RETRIBUZIONE: L'ACCORDO RENDE POSSIBILE LA RIDUZIONE

Art. 2103 c.c., modificato dal Jobs Act

16-10-2015

Il d. lgs. n. 81/2015, attuativo della riforma del Lavoro nota col nome di Jobs Act, ha modificato l’articolo 2103 c.c.
Ciò ha comportato una maggiore flessibilità della modifica delle mansioni dei lavoratori assunti.
Tuttavia, c’è un’altra conseguenza molto importante: il poter concordare validamente le diminuzioni retributive tra lavoratori ed aziende.
Infatti, il vecchio testo dell’articolo del codice civile summenzionato recitava che “il prestatore di lavoro deve essere adibito alle mansioni per le quali è stato assunto o a quelle corrispondenti alla categoria superiore che abbia successivamente acquisito (…) senza alcuna diminuzione della retribuzione. Ogni patto contrario è nullo”.
Questo nell’applicazione concreta, ovvero in giurisprudenza, ha sempre significato che qualunque fosse stata la fonte modificatoria diminutiva della retribuzione, tanto l’accordo privato datore-lavoratore, quanto l’accordo sindacale o innanzi ad una direzione del lavoro, sarebbe stata nulla, invalida.
Unica eccezione le indennità condizionate a particolari circostanze di lavoro.
Invece, la nuova formulazione, che conserva l’eccezione riportata, permette che nelle sedi individuate dall’art. 2113, co. 4, c.c., o avanti le commissioni di certificazione, “possano essere stipulati accordi individuali di modifica delle mansioni, della categoria legale e del livello di inquadramento e della relativa retribuzione, nell’interesse del lavoratore

  • alla conservazione dell’occupazione,

  • all’acquisizione di una diversa professionalità,

  • al miglioramento delle condizioni di vita”.

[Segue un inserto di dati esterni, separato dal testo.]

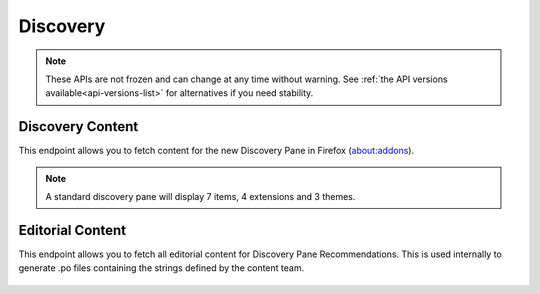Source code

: =========
Discovery
=========

.. note::

    These APIs are not frozen and can change at any time without warning.
    See :ref:`the API versions available<api-versions-list>` for alternatives
    if you need stability.

-----------------
Discovery Content
-----------------

.. _disco-content:

This endpoint allows you to fetch content for the new Discovery Pane in
Firefox (about:addons).

.. _disco-recommendations:

.. note::

    A standard discovery pane will display 7 items, 4 extensions and 3 themes.

.. http:get:: /api/v5/discovery/

    :query string lang: Activates translations. (See :ref:`translated fields <api-overview-translations>`)
    :query string edition: Optionally return content for a specific edition of Firefox.  Currently only ``china`` (and the alias ``MozillaOnline``)  is supported.
    :query string telemetry-client-id: Ignored. Was previously an optional sha256 hash of the telemetry client ID to be passed to the TAAR service to enable recommendations.
    :>json int count: The number of results for this query.
    :>json array results: The array containing the results for this query.
    :>json object|null results[].description_text: The description for this item, if any. (See :ref:`translated fields <api-overview-translations>`.  Note: when ``lang`` is not specified, not all locales will be returned, unlike other translated fields).
    :>json boolean results[].is_recommendation: Always False.
    :>json object results[].addon: The :ref:`add-on <addon-detail-object>` for this item. Only a subset of fields are present: ``id``, ``authors``, ``average_daily_users``, ``current_version`` (with only the ``id``, ``compatibility``, ``is_strict_compatibility_enabled`` and ``file`` fields present), ``guid``, ``icon_url``, ``name``, ``ratings``, ``previews``, ``slug``, ``theme_data``, ``type`` and ``url``.


-----------------
Editorial Content
-----------------

.. _disco-editorial-content:

This endpoint allows you to fetch all editorial content for Discovery Pane
Recommendations. This is used internally to generate .po files containing the
strings defined by the content team.

 .. http:get:: /api/v5/discovery/editorial/

    :query boolean recommended: Filter to only add-ons recommended by Mozilla.  Only ``recommended=true`` is supported.
    :>json array results: The array containing the results for this query. There is no pagination, all results are returned.
    :>json object results[].addon: A :ref:`add-on <addon-detail-object>` object for this item, but only containing one field: ``guid``.
    :>json string|null results[].custom_description: The custom description for this item, if any.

Orbene, si apre una serie di dubbi interpretativi che sarà la giurisprudenza nel corso dei prossimi mesi ed anni a dirimere.
Infatti, ci si chiede perché non si dovrebbero considerare validi anche gli accordi di sola diminuzione della remunerazione, posto il collegamento delle diminuzioni retributive alla modifica delle mansioni del nuovo art. 2103 c.c.
Inoltre, capovolgendo la prospettiva, ci si chiede se la nuova normativa non punti a regolare le modifiche delle mansioni, lasciando, invece, liberi datori e lavoratori di concordare diminuzioni retributive oltre i tre casi sopra messi in evidenzia e fuori dalle sedi di conciliazione, purché, si intende, nel rispetto dei minimi della contrattazione collettiva, ove applicabili o utilizzati dai giudici quale metro di adeguatezza disposto dall’art. 36 della Costituzione.
A completezza, per concludere, si segnala un vecchio orientamento della Cassazione (cfr. Cass. sent. n. 6083/1997) che dava una simile interpretazione, poi soppiantato dal principio di irriducibilità della retribuzione ex art. 36 Cost.